While working my way through college and from time to time since, I have served as research assistant for somebody who was working on a dissertation or some similar project. And every once in awhile it is in an area that I have just enough knowledge to be dangerous and in which the alarm bells sometimes went off that what was being put down on paper, so to speak, was not entirely kosher. Well of course the research assistant can't intervene or say much--not if she wants references and a chance to work ever again--but one time I happened to be working for a person I knew very well on a social level. And finally I asked him if he had considered whether a particular set of statistics and data he was including might be flawed? He looked straight at me and said that if I ever repeated it, he would deny it, but of course they were flawed. But he had to include them to get to the conclusion he felt he had to defend. And sure enough, when that work was peer reviewed, he was careful to make sure it would be reviewed by 'peers' who would not question that material. And they didn't. And no doubt, over the years since, others have incorporated some or all of that 'rigged' study into their own research.

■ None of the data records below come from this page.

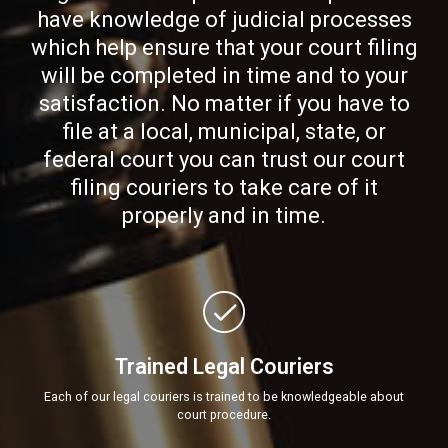
have knowledge of judicial processes
which help ensure that your court filing
will be completed in time and to your
satisfaction. No matter if you have to
file at a local, municipal, state, or
federal court you can trust our court
filing couriers to take care of it
properly and in time.
Trained Legal Couriers
Each of our legal couriers is trained to be knowledgeable about
court procedure.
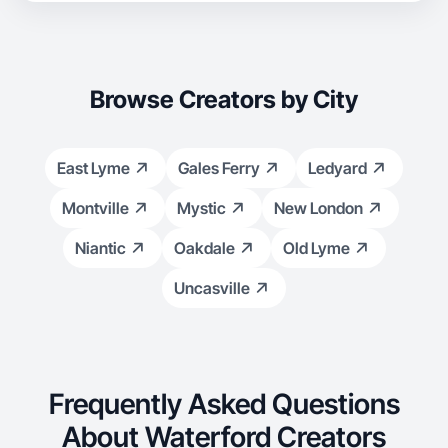
Browse Creators by City
East Lyme
Gales Ferry
Ledyard
Montville
Mystic
New London
Niantic
Oakdale
Old Lyme
Uncasville
Frequently Asked Questions
About Waterford Creators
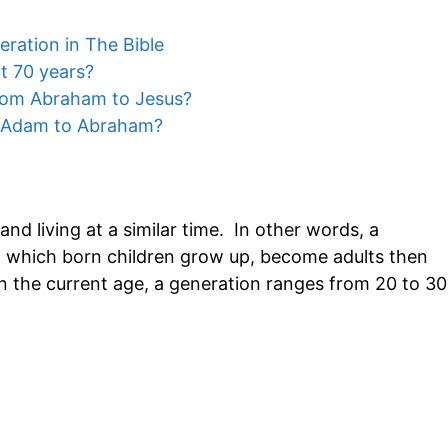
ration in The Bible
t 70 years?
rom Abraham to Jesus?
 Adam to Abraham?
nd living at a similar time. In other words, a
ng which born children grow up, become adults then
in the current age, a generation ranges from 20 to 30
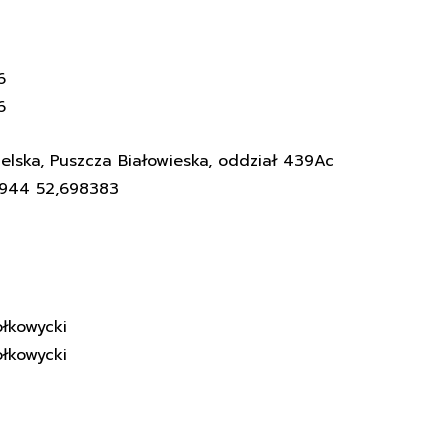
6
6
elska, Puszcza Białowieska, oddział 439Ac
3944 52,698383
łkowycki
łkowycki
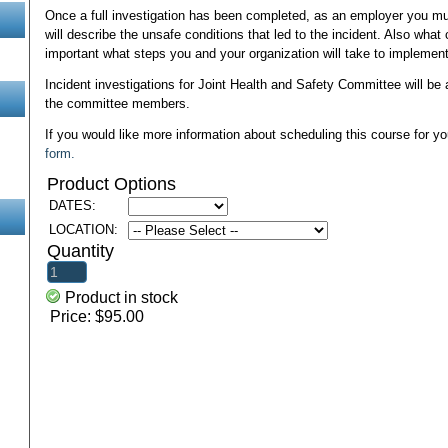
Once a full investigation has been completed, as an employer you mus
will describe the unsafe conditions that led to the incident. Also what
important what steps you and your organization will take to implement
Incident investigations for Joint Health and Safety Committee will be 
the committee members.
If you would like more information about scheduling this course for yo
form.
Product Options
DATES:
LOCATION:
Quantity
Product in stock
Price:
$95.00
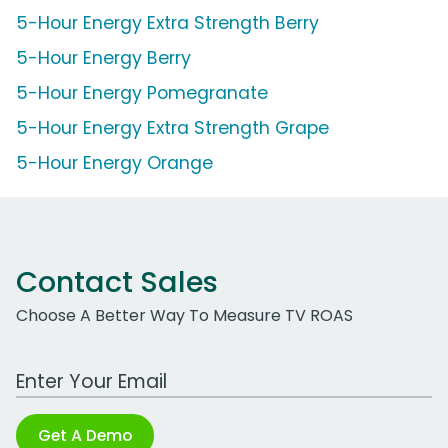
5-Hour Energy Extra Strength Berry
5-Hour Energy Berry
5-Hour Energy Pomegranate
5-Hour Energy Extra Strength Grape
5-Hour Energy Orange
Contact Sales
Choose A Better Way To Measure TV ROAS
Work Email Address
Get A Demo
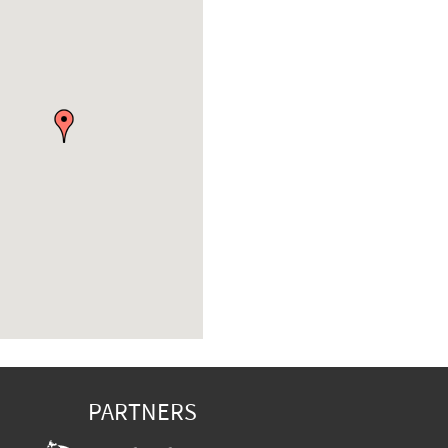
PARTNERS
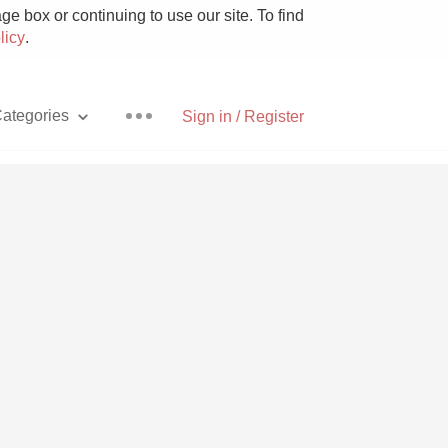
e box or continuing to use our site. To find
licy
.
ategories
Sign in / Register
Pizza
With Goat Cheese
Unicorn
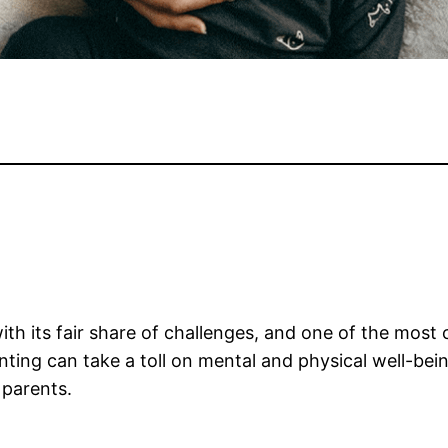
with its fair share of challenges, and one of the mos
ng can take a toll on mental and physical well-being. 
 parents.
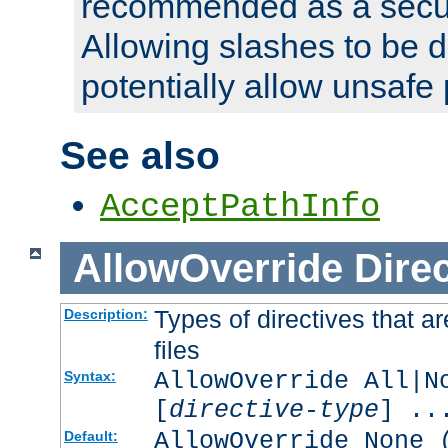
recommended as a secur
Allowing slashes to be 
potentially allow unsafe 
See also
AcceptPathInfo
AllowOverride
Direc
Types of directives that a
Description:
files
AllowOverride All|N
Syntax:
[
directive-type
] ..
AllowOverride None 
Default:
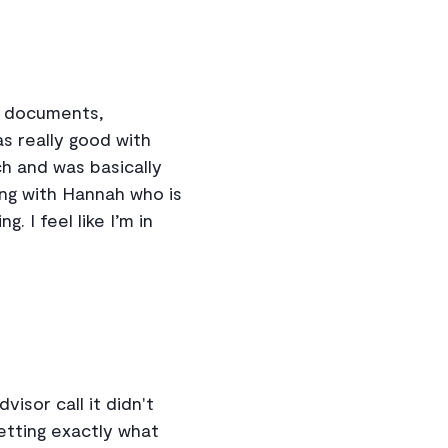
d documents,
as really good with
ch and was basically
ing with Hannah who is
 I feel like I’m in
isor call it didn't
etting exactly what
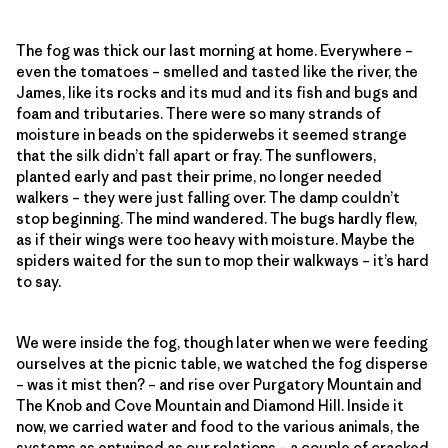
The fog was thick our last morning at home. Everywhere –
even the tomatoes – smelled and tasted like the river, the
James, like its rocks and its mud and its fish and bugs and
foam and tributaries. There were so many strands of
moisture in beads on the spiderwebs it seemed strange
that the silk didn’t fall apart or fray. The sunflowers,
planted early and past their prime, no longer needed
walkers – they were just falling over. The damp couldn’t
stop beginning. The mind wandered. The bugs hardly flew,
as if their wings were too heavy with moisture. Maybe the
spiders waited for the sun to mop their walkways – it’s hard
to say.
We were inside the fog, though later when we were feeding
ourselves at the picnic table, we watched the fog disperse
– was it mist then? – and rise over Purgatory Mountain and
The Knob and Cove Mountain and Diamond Hill. Inside it
now, we carried water and food to the various animals, the
systems as entwined as our relations – a couple of cracked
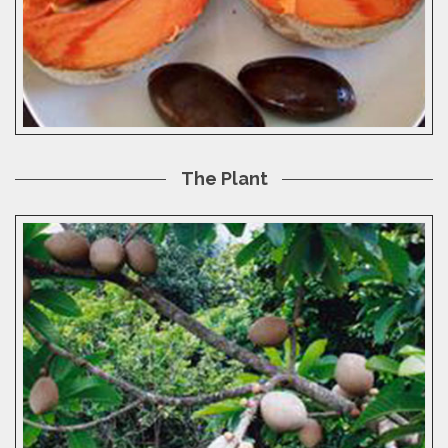
The Plant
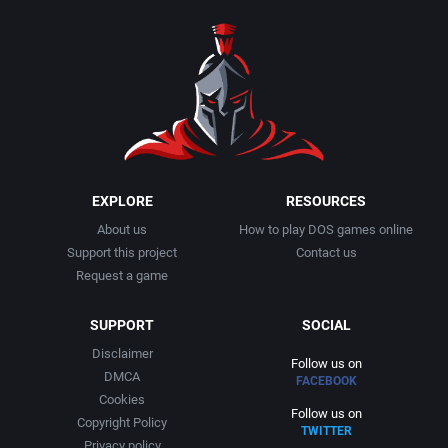
1990
Baseball
Activision Publishing, Inc.
1991
Basketball
Activision, Inc.
1992
BattleMech
Addison-Wesley Publishing
1993
Beat 'em up / Brawler
Advanced Computer Products
EXPLORE
RESOURCES
About us
How to play DOS games online
1994
Bible
Advanced Systems
Support this project
Contact us
Request a game
1995
Bike / Bicycling
Adventuresoft Ltd.
SUPPORT
SOCIAL
1996
Board / Party Game
Aegis Development, Inc.
Disclaimer
Follow us on
DMCA
FACEBOOK
1997
Boxing
Albisoft
Cookies
Follow us on
Copyright Policy
TWITTER
1998
Business Simulation
Alternative [R&R]
Privacy policy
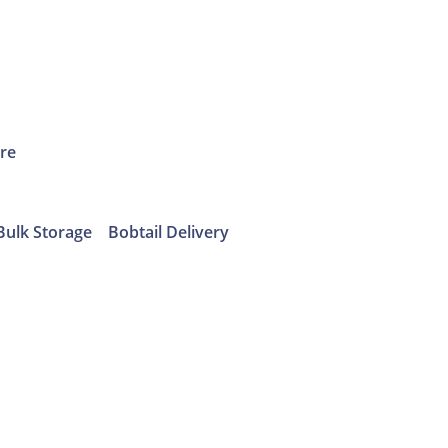
ure
Bulk Storage
Bobtail Delivery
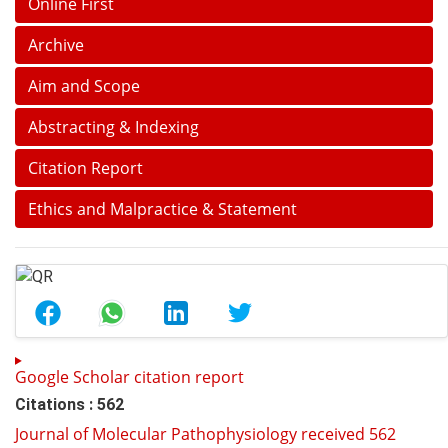
Online First
Archive
Aim and Scope
Abstracting & Indexing
Citation Report
Ethics and Malpractice & Statement
Google Scholar citation report
Citations : 562
Journal of Molecular Pathophysiology received 562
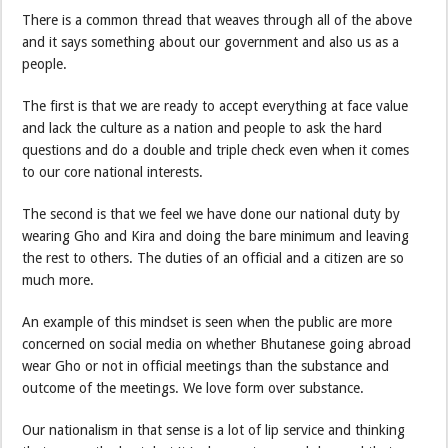
There is a common thread that weaves through all of the above
and it says something about our government and also us as a
people.
The first is that we are ready to accept everything at face value
and lack the culture as a nation and people to ask the hard
questions and do a double and triple check even when it comes
to our core national interests.
The second is that we feel we have done our national duty by
wearing Gho and Kira and doing the bare minimum and leaving
the rest to others. The duties of an official and a citizen are so
much more.
An example of this mindset is seen when the public are more
concerned on social media on whether Bhutanese going abroad
wear Gho or not in official meetings than the substance and
outcome of the meetings. We love form over substance.
Our nationalism in that sense is a lot of lip service and thinking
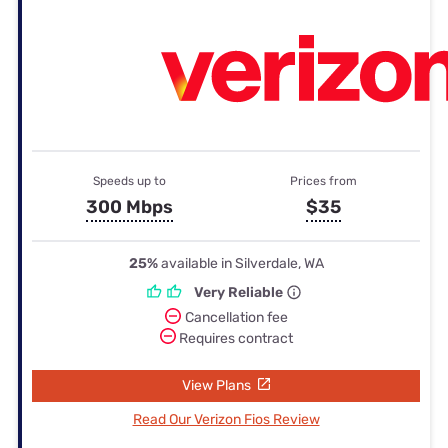
Speeds up to
Prices from
300 Mbps
$35
25%
available in Silverdale, WA
Very Reliable
Cancellation fee
Requires contract
View Plans
Read Our Verizon Fios Review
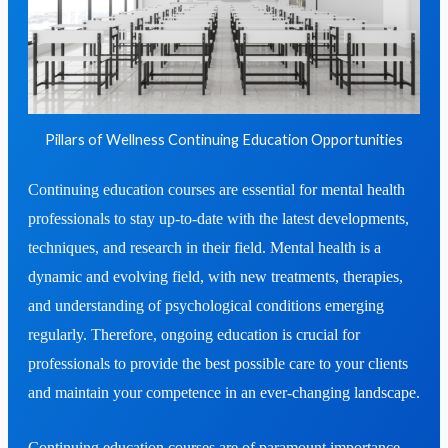
Pillars of Wellness Continuing Education Opportunities
Continuing education courses are essential for mental health
professionals to stay up-to-date with the latest developments,
techniques, and research in their field. Mental health is a
dynamic and evolving field, with new treatments, therapies,
and understanding of psychological conditions emerging
regularly. Therefore, ongoing education is crucial for
professionals to provide the best possible care to your clients
and maintain your competence in an ever-changing landscape.
Continuing education courses are of paramount importance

Fortunately such unethical methods are not common among honorable educators, theologians, and scientists, but it happens often enough, I think, that those of us who want the truth instead of just a scholarly looking argument will double check and cross check what we use for evidence before trusting it entirely.
But because so many don't care whether they link honest information or propaganda on these message boards and don't want to even think their point of view might be flawed, we invariably have those circular arguments of did too - did not - is too - is not. Many don't even bother to really read what they link because they don't care what it says. And to me those kinds of arguments--you can't really call them discussions or debate--become really boring really fast.
I blame modern education that is focused almost entirely on dogma, doctrine, propaganda, and that indoctrinates rather than teach and encourage critical thinking skills.